Being able (at least in theory) to have a baby is also a big part of how I understand who I am as a woman. When we claim these parts are neutral, or that linking them to womanhood is factually or morally wrong, it feels like we're stripping out the positive capacities of womanhood and reducing it to the negative experience of being affected by sexism.
That last isn’t a bad summary of what brought me to Other Feminisms. I want to fight sexism, but I also want to better articulate what it means to be a woman beyond “someone subject to sexism.” I don’t want to be only valued as a human generically, but particularly as a woman.
"Bodies with Vaginas" is a term men would naturally use about us, because that is what interests them. If we are going reduce women to bodies only, "Bodies with Wombs" is at least more powerful. I have often thought that our power to bring life into the world is a trigger for womb envy and therefore misogyny. Of course they would like to neutralize, or neuter, us. But I hope we do not start using physical words only for women: we are so much more than just that.

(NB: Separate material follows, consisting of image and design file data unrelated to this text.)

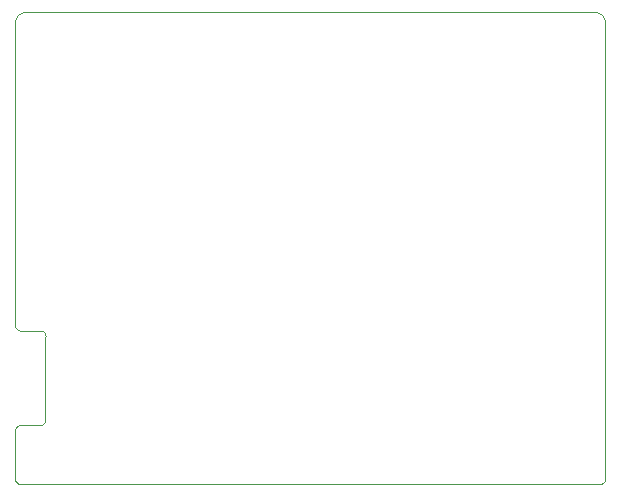
<source format=gko>
G75*
%MOIN*%
%OFA0B0*%
%FSLAX24Y24*%
%IPPOS*%
%LPD*%
%AMOC8*
5,1,8,0,0,1.08239X$1,22.5*
%
%ADD10C,0.0000*%
D10*
X011877Y007941D02*
X011877Y009516D01*
X011876Y009516D02*
X011878Y009542D01*
X011883Y009567D01*
X011891Y009591D01*
X011902Y009615D01*
X011917Y009636D01*
X011934Y009655D01*
X011953Y009672D01*
X011975Y009687D01*
X011998Y009698D01*
X012022Y009706D01*
X012047Y009711D01*
X012073Y009713D01*
X012703Y009713D01*
X012703Y009712D02*
X012729Y009714D01*
X012754Y009719D01*
X012778Y009727D01*
X012802Y009738D01*
X012823Y009753D01*
X012842Y009770D01*
X012859Y009789D01*
X012874Y009811D01*
X012885Y009834D01*
X012893Y009858D01*
X012898Y009883D01*
X012900Y009909D01*
X012900Y012665D01*
X012901Y012691D01*
X012898Y012716D01*
X012892Y012741D01*
X012882Y012764D01*
X012870Y012786D01*
X012854Y012806D01*
X012835Y012823D01*
X012814Y012838D01*
X012792Y012849D01*
X012768Y012857D01*
X012743Y012862D01*
X012073Y012862D01*
X012047Y012864D01*
X012022Y012869D01*
X011998Y012877D01*
X011975Y012888D01*
X011953Y012903D01*
X011934Y012920D01*
X011917Y012939D01*
X011902Y012961D01*
X011891Y012984D01*
X011883Y013008D01*
X011878Y013033D01*
X011876Y013059D01*
X011877Y013059D02*
X011877Y023098D01*
X011876Y023098D02*
X011878Y023137D01*
X011884Y023175D01*
X011893Y023212D01*
X011906Y023249D01*
X011923Y023284D01*
X011942Y023317D01*
X011965Y023348D01*
X011991Y023377D01*
X012020Y023403D01*
X012051Y023426D01*
X012084Y023445D01*
X012119Y023462D01*
X012156Y023475D01*
X012193Y023484D01*
X012231Y023490D01*
X012270Y023492D01*
X031168Y023492D01*
X031207Y023490D01*
X031245Y023484D01*
X031282Y023475D01*
X031319Y023462D01*
X031354Y023445D01*
X031387Y023426D01*
X031418Y023403D01*
X031447Y023377D01*
X031473Y023348D01*
X031496Y023317D01*
X031515Y023284D01*
X031532Y023249D01*
X031545Y023212D01*
X031554Y023175D01*
X031560Y023137D01*
X031562Y023098D01*
X031562Y007941D01*
X031560Y007915D01*
X031555Y007890D01*
X031547Y007866D01*
X031536Y007843D01*
X031521Y007821D01*
X031504Y007802D01*
X031485Y007785D01*
X031464Y007770D01*
X031440Y007759D01*
X031416Y007751D01*
X031391Y007746D01*
X031365Y007744D01*
X012073Y007744D01*
X012047Y007746D01*
X012022Y007751D01*
X011998Y007759D01*
X011975Y007770D01*
X011953Y007785D01*
X011934Y007802D01*
X011917Y007821D01*
X011902Y007843D01*
X011891Y007866D01*
X011883Y007890D01*
X011878Y007915D01*
X011876Y007941D01*
M02*

</source>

I can do identify with the comment or you referenced who went to electronics camp. I think I was 15 when my mom told me “most girls don’t think like you.” What she meant was that most girls didn’t love to program computers the way I did and still do. It not only stung, but felt wrong. I later learned why. In college a professor introduced me to a PhD thesis by a former student of his. The thesis examined not only the different ways women were drawn to computing, but also the different strengths women brought to computing. That speaks to the end of what you said, that there should be a feminism that values women as women. That doesn’t have to look the same across all women-shouldn’t. Computing, hockey, electrical engineering, and military history can be feminine. So can pink and sparkles. There are many ways to be feminine. But it is still a thing.